Please copy every line of the listing below word for word, leaving out the pictures.

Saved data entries
— Begin —

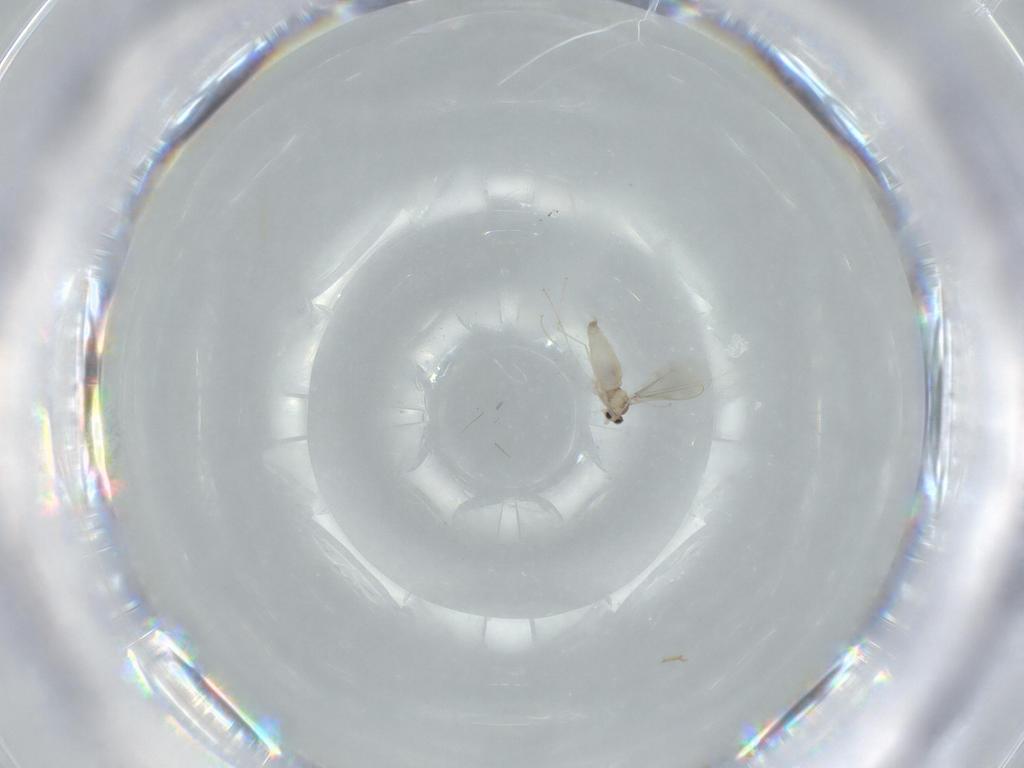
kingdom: Animalia
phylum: Arthropoda
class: Insecta
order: Diptera
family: Cecidomyiidae
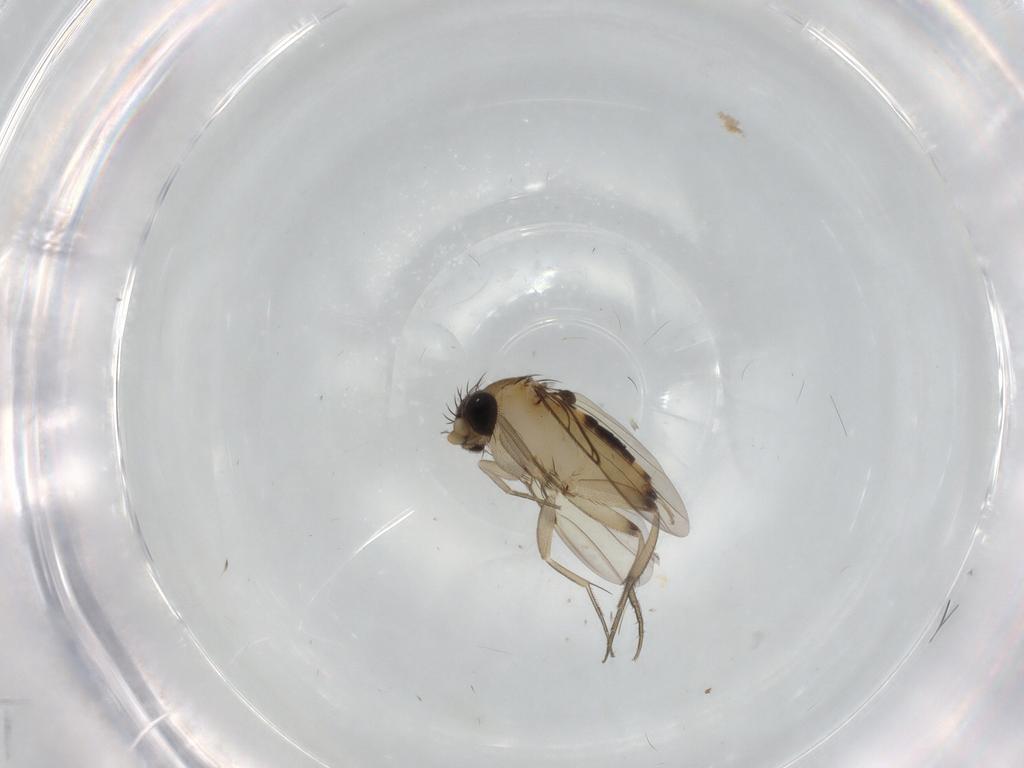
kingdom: Animalia
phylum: Arthropoda
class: Insecta
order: Diptera
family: Phoridae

— End —

*ANSWER IN FULL*
kingdom: Animalia
phylum: Arthropoda
class: Insecta
order: Diptera
family: Cecidomyiidae
kingdom: Animalia
phylum: Arthropoda
class: Insecta
order: Diptera
family: Phoridae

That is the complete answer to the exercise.